Camera intrinsics data
━━━━
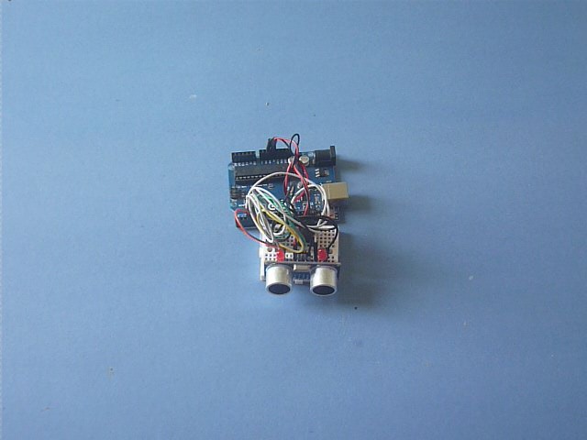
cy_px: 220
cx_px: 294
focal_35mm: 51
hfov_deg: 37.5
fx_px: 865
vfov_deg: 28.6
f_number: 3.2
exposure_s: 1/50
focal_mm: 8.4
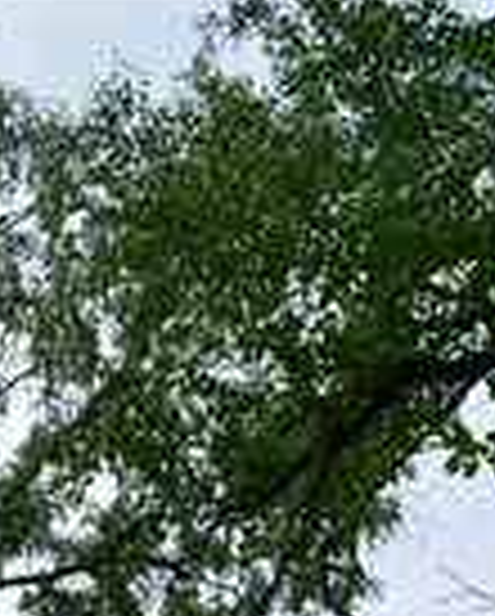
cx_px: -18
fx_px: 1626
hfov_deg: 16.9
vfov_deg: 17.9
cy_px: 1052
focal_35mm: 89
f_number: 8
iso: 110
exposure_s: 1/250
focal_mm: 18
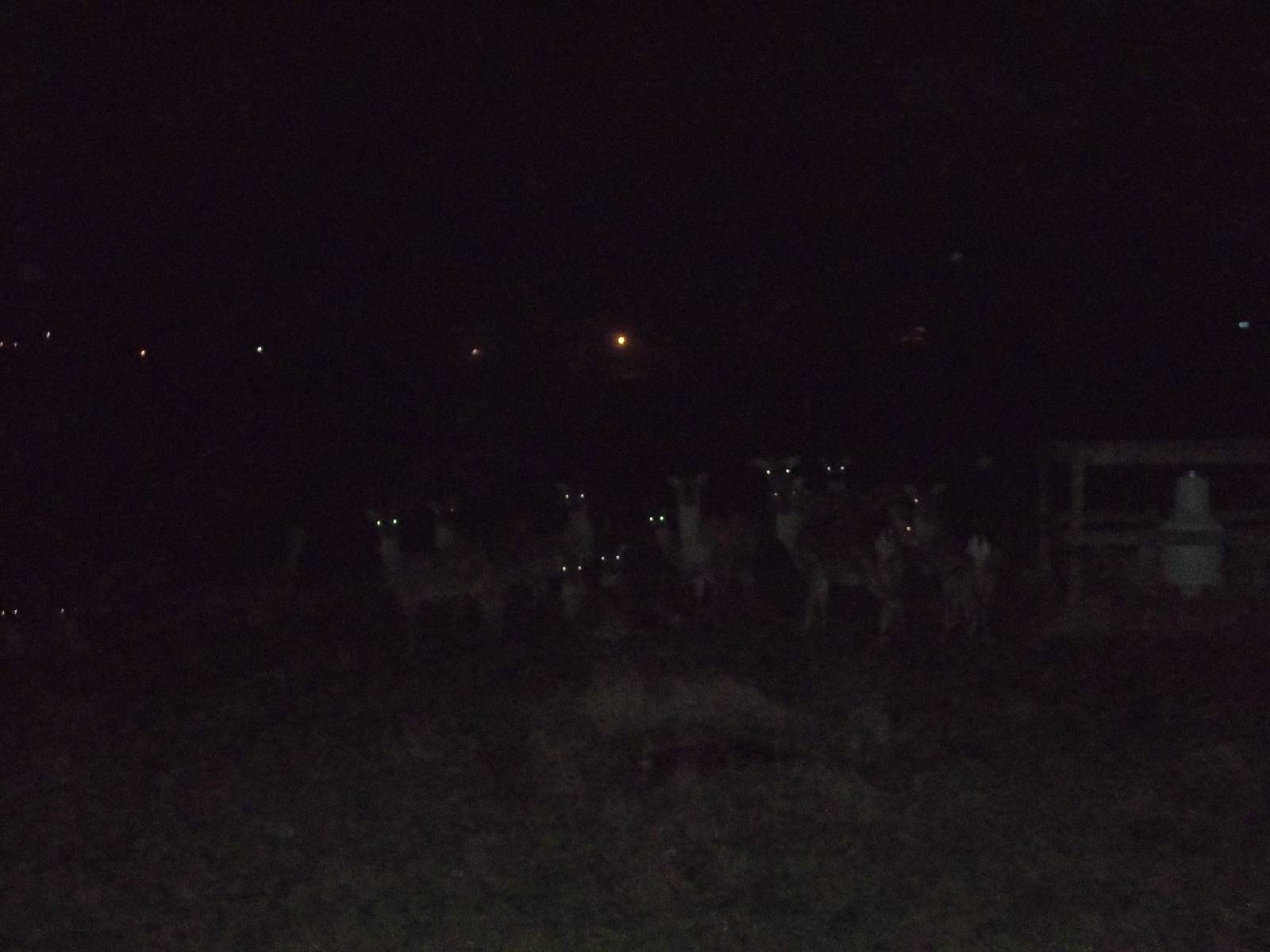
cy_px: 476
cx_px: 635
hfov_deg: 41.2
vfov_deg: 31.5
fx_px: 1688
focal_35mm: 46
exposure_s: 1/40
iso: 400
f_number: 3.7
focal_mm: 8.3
━━━━
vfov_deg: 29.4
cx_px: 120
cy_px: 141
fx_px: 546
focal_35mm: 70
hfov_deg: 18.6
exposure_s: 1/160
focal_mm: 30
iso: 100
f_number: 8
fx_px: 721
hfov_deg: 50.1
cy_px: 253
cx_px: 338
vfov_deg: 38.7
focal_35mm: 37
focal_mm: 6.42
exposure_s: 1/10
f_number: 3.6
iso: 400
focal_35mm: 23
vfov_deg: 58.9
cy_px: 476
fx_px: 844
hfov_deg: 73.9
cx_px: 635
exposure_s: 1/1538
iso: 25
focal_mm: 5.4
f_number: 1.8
━━━━
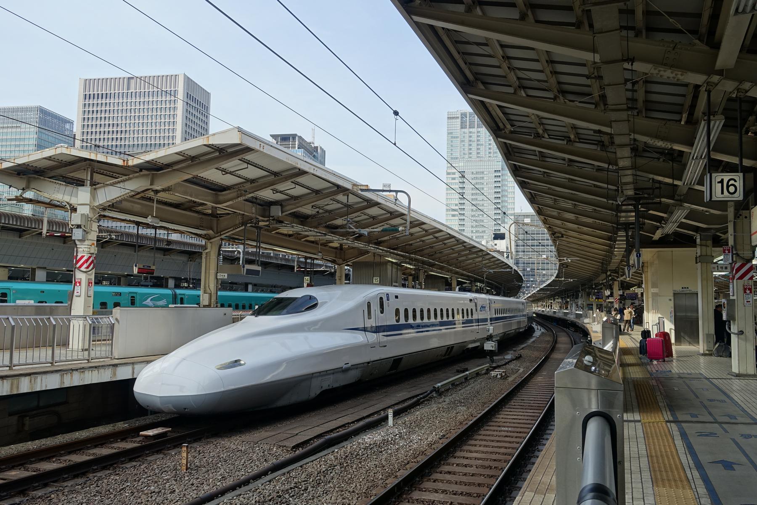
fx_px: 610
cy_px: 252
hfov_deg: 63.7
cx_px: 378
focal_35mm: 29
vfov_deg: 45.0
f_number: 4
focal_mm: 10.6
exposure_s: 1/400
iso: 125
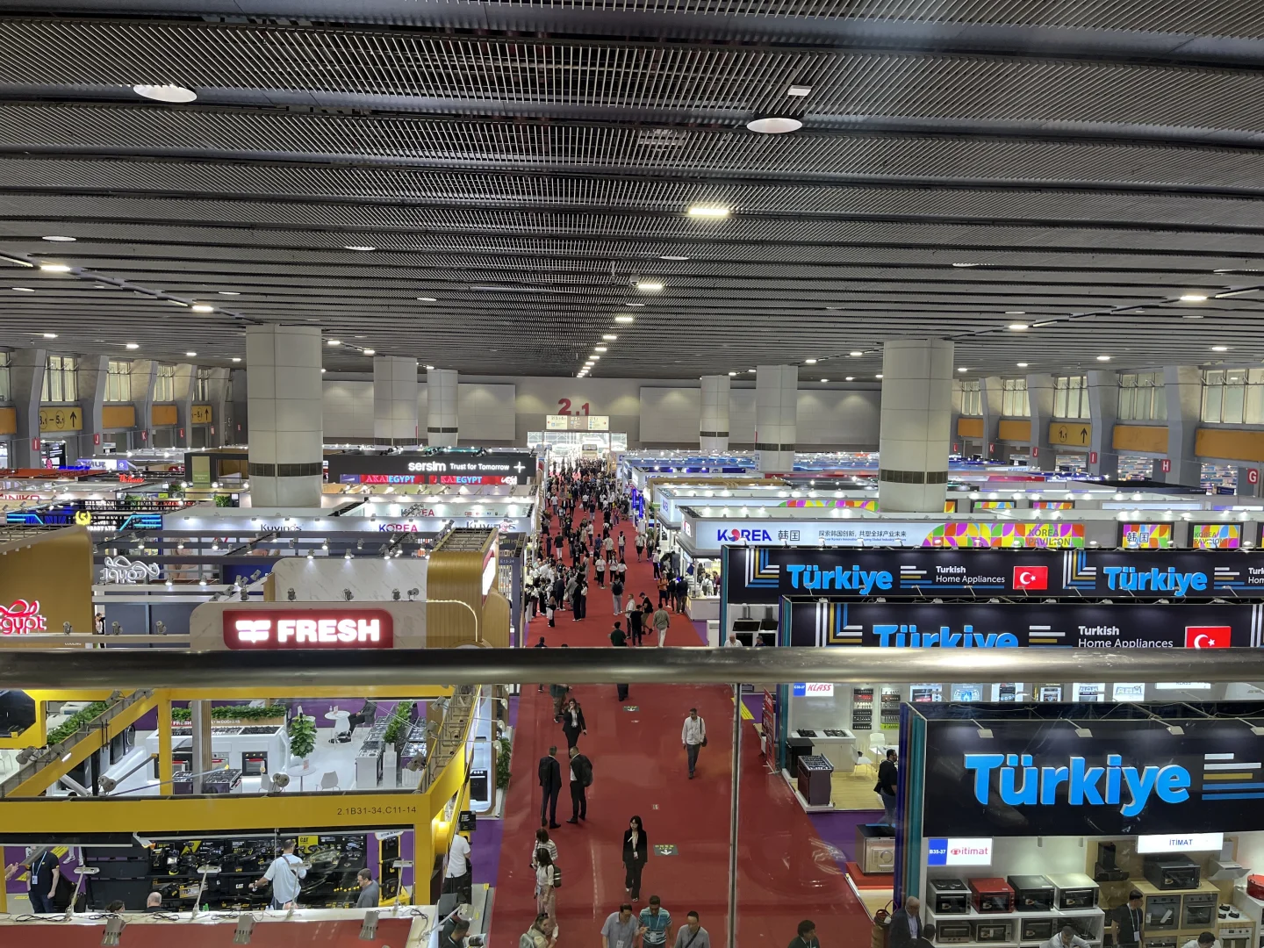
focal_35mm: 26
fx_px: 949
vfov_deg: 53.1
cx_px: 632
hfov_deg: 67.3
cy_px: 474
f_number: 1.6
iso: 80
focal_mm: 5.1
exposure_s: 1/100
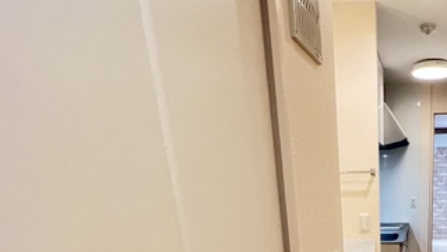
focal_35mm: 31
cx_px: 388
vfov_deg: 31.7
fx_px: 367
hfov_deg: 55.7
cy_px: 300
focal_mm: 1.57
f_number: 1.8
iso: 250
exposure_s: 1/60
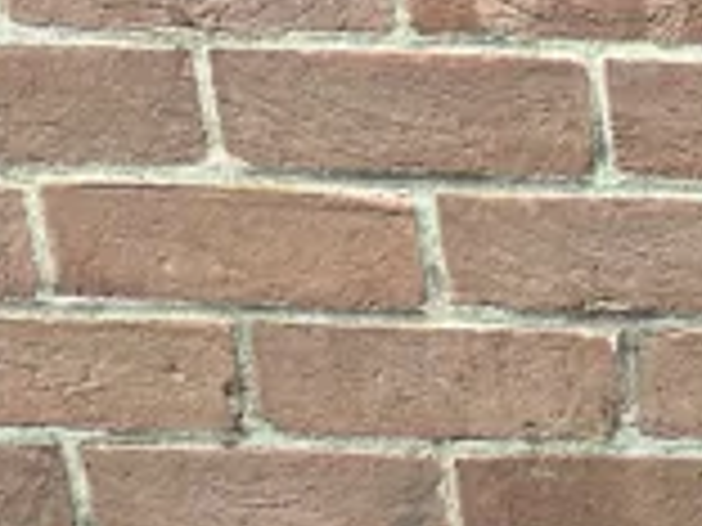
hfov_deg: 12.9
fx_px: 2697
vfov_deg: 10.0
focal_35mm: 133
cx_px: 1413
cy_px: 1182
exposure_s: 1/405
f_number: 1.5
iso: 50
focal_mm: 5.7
━━━━
● What you should do
Output should consist of the lines above from the one with "hfov_deg: 55.7" down to the one with "focal_mm: 5.7", exact and without pictures.

● Completed task
hfov_deg: 55.7
cy_px: 300
focal_mm: 1.57
f_number: 1.8
iso: 250
exposure_s: 1/60
hfov_deg: 12.9
fx_px: 2697
vfov_deg: 10.0
focal_35mm: 133
cx_px: 1413
cy_px: 1182
exposure_s: 1/405
f_number: 1.5
iso: 50
focal_mm: 5.7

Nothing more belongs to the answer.